## START DATASET CONTENT

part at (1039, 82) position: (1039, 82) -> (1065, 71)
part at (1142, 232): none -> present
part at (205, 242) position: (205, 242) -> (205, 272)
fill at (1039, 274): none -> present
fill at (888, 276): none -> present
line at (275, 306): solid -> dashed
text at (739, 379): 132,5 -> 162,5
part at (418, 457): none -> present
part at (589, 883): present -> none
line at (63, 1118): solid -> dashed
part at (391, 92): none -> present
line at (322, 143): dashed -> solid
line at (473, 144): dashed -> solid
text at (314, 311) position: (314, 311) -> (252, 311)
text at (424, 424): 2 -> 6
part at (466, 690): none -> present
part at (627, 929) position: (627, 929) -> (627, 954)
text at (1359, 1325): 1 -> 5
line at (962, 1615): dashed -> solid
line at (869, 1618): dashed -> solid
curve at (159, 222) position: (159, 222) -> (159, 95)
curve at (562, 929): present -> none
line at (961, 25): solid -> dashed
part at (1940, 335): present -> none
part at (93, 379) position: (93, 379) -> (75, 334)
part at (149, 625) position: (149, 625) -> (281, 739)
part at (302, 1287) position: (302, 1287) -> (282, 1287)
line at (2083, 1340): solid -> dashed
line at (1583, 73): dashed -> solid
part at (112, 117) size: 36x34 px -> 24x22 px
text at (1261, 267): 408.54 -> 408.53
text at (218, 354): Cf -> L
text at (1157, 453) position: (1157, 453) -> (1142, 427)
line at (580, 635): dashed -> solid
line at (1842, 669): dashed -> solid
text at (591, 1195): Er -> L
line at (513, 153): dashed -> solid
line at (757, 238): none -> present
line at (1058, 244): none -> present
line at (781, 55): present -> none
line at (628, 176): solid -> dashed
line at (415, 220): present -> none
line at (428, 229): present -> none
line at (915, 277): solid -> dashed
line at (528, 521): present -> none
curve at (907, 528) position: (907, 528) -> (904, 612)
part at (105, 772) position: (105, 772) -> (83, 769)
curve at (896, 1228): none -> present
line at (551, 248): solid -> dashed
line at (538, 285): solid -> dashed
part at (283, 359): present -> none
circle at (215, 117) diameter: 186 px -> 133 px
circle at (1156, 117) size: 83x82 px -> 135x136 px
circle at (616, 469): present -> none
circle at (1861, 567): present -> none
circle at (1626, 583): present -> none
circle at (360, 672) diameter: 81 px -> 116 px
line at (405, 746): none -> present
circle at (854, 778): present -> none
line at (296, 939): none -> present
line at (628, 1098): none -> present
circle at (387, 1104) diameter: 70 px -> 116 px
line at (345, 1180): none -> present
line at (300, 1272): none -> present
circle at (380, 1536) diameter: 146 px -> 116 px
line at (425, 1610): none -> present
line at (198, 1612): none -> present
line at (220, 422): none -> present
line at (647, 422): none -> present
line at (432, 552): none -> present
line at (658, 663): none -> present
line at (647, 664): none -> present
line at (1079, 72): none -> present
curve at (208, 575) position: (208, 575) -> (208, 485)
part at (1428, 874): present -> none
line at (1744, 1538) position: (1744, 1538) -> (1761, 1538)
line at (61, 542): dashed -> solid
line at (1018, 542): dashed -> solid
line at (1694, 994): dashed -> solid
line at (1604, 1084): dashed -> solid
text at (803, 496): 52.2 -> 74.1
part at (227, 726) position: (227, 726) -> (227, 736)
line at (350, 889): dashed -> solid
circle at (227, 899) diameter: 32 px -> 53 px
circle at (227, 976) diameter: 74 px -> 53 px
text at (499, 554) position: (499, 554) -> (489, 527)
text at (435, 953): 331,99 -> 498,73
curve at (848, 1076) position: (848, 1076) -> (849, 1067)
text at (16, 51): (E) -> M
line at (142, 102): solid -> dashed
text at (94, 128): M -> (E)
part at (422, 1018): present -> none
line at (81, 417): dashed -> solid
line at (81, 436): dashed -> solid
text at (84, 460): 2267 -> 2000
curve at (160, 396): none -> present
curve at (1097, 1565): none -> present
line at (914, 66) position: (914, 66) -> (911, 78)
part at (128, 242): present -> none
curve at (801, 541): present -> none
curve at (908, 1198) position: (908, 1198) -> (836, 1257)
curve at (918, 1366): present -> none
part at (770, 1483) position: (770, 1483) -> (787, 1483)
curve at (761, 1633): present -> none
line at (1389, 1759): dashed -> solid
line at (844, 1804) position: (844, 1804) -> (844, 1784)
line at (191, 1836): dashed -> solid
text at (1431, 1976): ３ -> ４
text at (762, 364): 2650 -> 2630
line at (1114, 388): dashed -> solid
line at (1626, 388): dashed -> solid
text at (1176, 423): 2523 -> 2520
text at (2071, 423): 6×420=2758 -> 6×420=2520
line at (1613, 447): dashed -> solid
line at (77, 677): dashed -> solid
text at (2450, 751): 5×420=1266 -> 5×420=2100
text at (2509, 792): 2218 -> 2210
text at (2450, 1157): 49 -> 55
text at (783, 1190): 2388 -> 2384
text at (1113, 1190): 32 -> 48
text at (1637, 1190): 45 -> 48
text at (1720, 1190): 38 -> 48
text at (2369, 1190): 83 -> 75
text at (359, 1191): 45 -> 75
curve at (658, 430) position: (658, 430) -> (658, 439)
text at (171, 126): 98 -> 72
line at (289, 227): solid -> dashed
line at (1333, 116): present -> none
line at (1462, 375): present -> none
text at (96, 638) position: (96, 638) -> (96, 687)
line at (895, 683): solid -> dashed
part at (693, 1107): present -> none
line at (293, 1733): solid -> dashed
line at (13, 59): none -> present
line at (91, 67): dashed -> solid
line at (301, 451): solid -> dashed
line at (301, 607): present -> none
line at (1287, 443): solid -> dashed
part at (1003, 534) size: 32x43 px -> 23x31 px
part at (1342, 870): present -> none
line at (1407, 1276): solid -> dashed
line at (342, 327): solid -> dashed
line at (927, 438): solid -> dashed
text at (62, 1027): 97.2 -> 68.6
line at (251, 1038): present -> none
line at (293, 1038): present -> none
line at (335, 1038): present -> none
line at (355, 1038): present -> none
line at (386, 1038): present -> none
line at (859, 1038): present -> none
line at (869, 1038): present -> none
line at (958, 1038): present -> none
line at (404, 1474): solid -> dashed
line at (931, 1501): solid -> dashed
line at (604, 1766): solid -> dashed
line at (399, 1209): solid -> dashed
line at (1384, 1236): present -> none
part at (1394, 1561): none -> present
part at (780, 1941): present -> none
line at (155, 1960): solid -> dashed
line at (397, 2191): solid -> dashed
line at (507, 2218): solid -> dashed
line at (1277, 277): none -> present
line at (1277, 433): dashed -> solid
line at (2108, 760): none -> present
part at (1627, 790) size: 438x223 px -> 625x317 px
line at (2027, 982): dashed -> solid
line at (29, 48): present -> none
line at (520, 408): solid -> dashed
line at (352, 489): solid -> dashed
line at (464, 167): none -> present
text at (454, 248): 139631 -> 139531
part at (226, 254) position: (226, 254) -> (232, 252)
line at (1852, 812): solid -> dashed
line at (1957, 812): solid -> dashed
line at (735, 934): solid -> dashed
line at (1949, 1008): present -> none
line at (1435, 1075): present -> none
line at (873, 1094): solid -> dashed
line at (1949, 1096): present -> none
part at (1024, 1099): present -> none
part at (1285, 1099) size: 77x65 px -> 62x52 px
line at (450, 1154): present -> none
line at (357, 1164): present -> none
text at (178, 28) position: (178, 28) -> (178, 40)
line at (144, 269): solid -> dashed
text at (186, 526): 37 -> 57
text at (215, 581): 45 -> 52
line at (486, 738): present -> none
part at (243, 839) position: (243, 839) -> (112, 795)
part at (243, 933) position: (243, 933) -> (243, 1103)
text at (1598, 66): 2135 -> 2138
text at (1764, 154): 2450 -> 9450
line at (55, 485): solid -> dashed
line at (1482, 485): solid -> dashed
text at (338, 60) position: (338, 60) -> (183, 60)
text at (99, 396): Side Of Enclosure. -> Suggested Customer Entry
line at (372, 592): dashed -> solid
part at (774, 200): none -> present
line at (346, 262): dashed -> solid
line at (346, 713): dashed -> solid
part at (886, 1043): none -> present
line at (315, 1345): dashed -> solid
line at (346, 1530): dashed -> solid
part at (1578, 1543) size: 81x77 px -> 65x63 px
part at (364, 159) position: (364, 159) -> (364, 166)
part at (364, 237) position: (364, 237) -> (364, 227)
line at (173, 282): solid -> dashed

## END DATASET CONTENT

- **GIVEN PROBLEM**
Extract the lines from the start of the records through the line containing "part at (112, 117) size: 36x34 px -> 24x22 px", inclusive, and reproduce them unchanged.

- **THE REPLY**
part at (1039, 82) position: (1039, 82) -> (1065, 71)
part at (1142, 232): none -> present
part at (205, 242) position: (205, 242) -> (205, 272)
fill at (1039, 274): none -> present
fill at (888, 276): none -> present
line at (275, 306): solid -> dashed
text at (739, 379): 132,5 -> 162,5
part at (418, 457): none -> present
part at (589, 883): present -> none
line at (63, 1118): solid -> dashed
part at (391, 92): none -> present
line at (322, 143): dashed -> solid
line at (473, 144): dashed -> solid
text at (314, 311) position: (314, 311) -> (252, 311)
text at (424, 424): 2 -> 6
part at (466, 690): none -> present
part at (627, 929) position: (627, 929) -> (627, 954)
text at (1359, 1325): 1 -> 5
line at (962, 1615): dashed -> solid
line at (869, 1618): dashed -> solid
curve at (159, 222) position: (159, 222) -> (159, 95)
curve at (562, 929): present -> none
line at (961, 25): solid -> dashed
part at (1940, 335): present -> none
part at (93, 379) position: (93, 379) -> (75, 334)
part at (149, 625) position: (149, 625) -> (281, 739)
part at (302, 1287) position: (302, 1287) -> (282, 1287)
line at (2083, 1340): solid -> dashed
line at (1583, 73): dashed -> solid
part at (112, 117) size: 36x34 px -> 24x22 px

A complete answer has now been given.